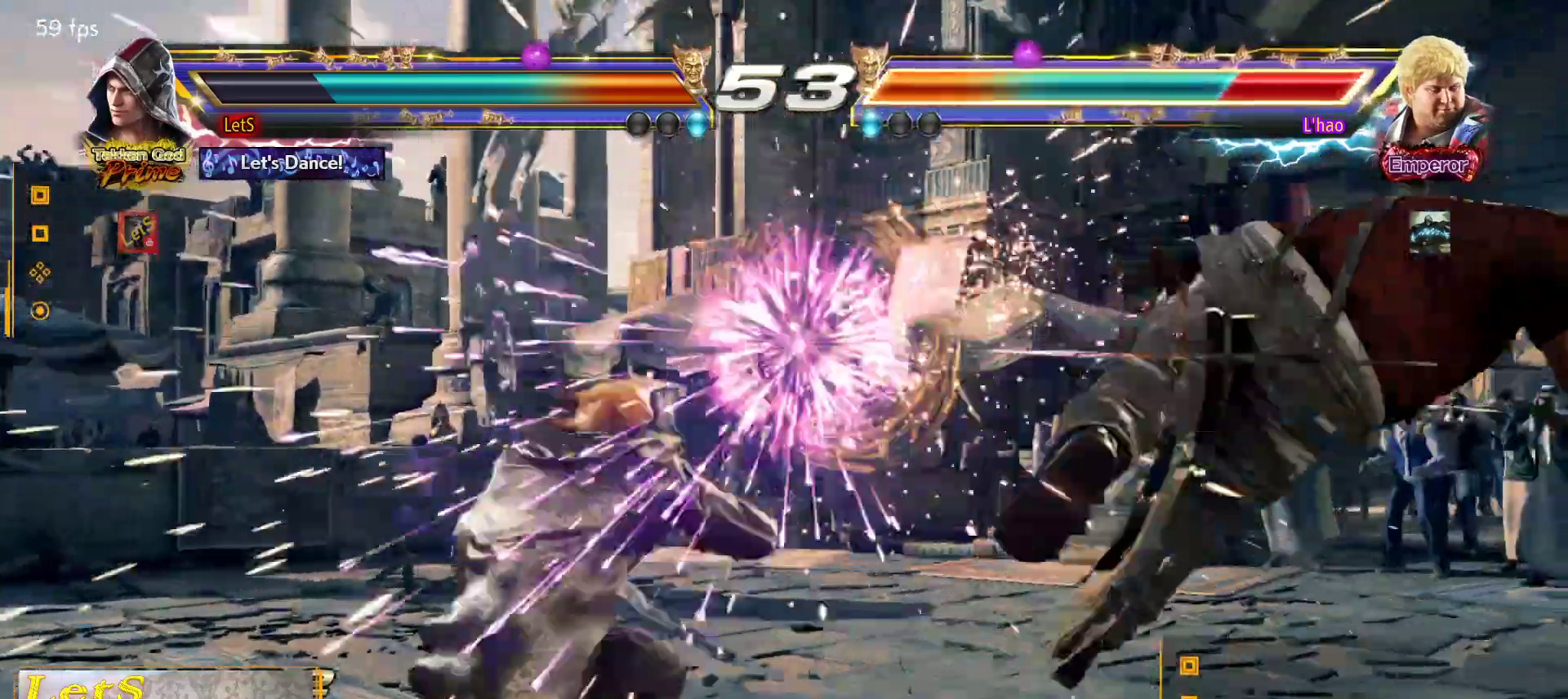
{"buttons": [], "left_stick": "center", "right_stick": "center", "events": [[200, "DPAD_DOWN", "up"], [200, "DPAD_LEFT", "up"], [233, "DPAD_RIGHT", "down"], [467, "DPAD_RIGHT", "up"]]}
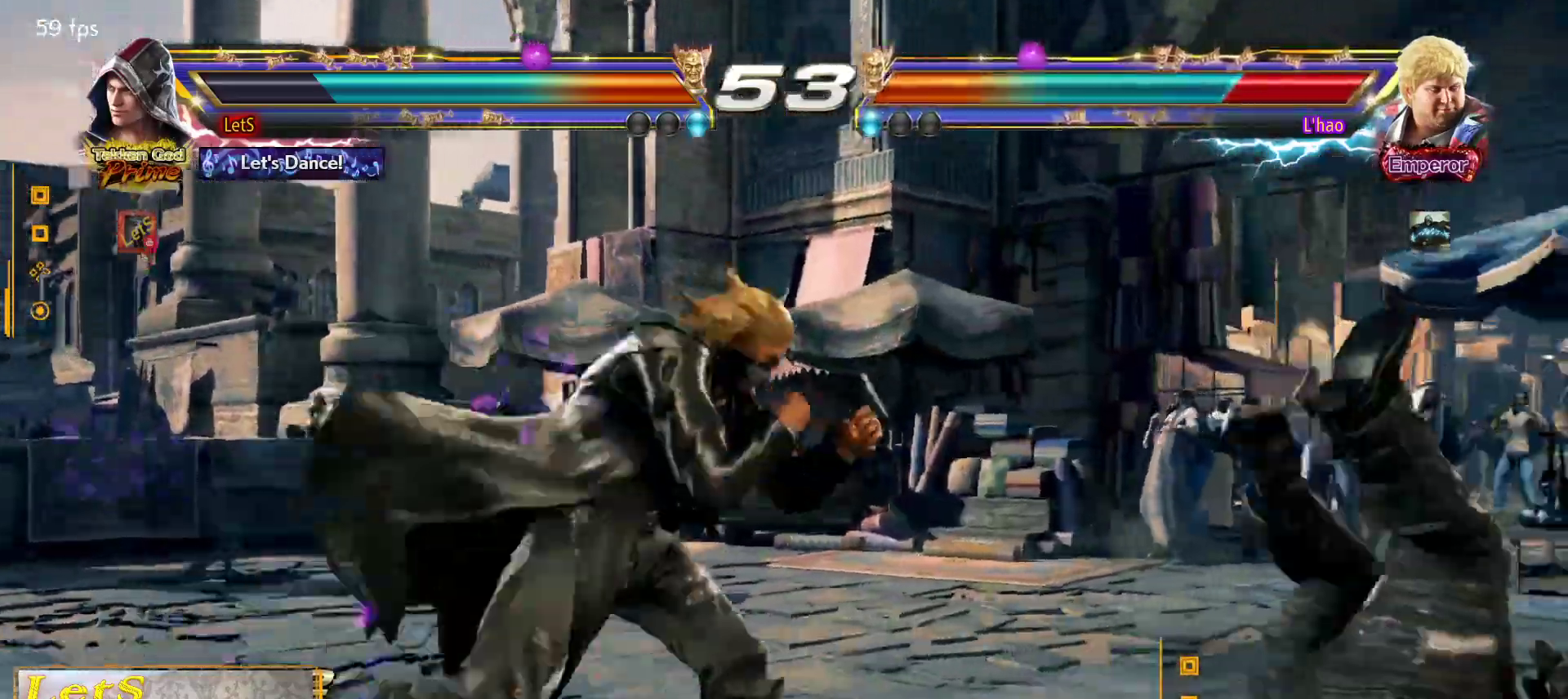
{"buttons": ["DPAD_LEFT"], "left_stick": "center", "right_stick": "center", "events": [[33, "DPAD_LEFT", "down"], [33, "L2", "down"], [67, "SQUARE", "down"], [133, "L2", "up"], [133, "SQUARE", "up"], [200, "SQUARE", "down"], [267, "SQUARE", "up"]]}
┄┄┄┄┄┄
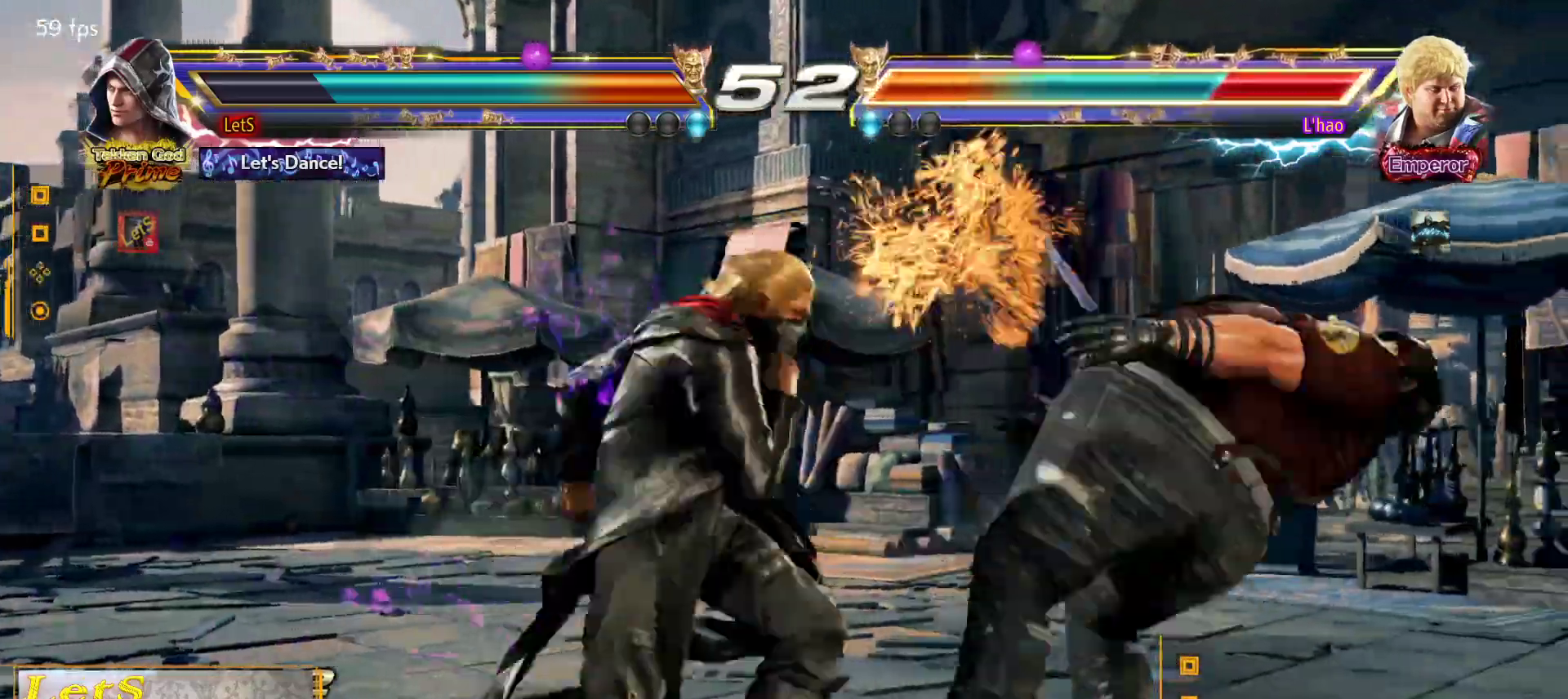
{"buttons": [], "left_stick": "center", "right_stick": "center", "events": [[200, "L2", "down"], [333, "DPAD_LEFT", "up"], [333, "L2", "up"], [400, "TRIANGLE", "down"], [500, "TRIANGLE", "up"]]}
┄┄┄┄┄┄
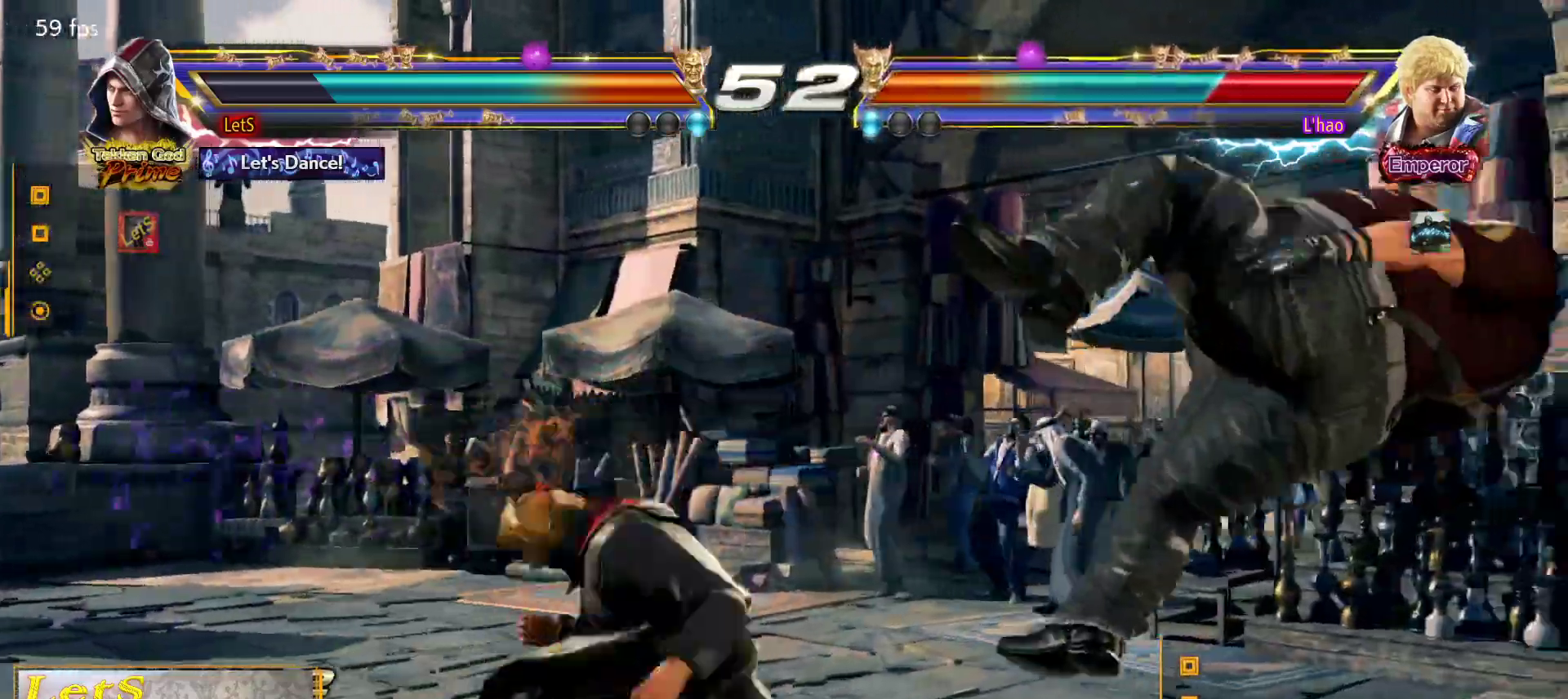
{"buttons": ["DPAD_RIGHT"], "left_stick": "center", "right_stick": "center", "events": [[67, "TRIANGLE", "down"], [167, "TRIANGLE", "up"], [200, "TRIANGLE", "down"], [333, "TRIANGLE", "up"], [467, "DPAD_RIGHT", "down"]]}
┄┄┄┄┄┄
- _EXERCISE AIM_:
Looking over the records, find each line with the word "TRIANGLE" and copy it.

- _EXERCISE OUTPUT_:
{"buttons": [], "left_stick": "center", "right_stick": "center", "events": [[200, "L2", "down"], [333, "DPAD_LEFT", "up"], [333, "L2", "up"], [400, "TRIANGLE", "down"], [500, "TRIANGLE", "up"]]}
{"buttons": ["DPAD_RIGHT"], "left_stick": "center", "right_stick": "center", "events": [[67, "TRIANGLE", "down"], [167, "TRIANGLE", "up"], [200, "TRIANGLE", "down"], [333, "TRIANGLE", "up"], [467, "DPAD_RIGHT", "down"]]}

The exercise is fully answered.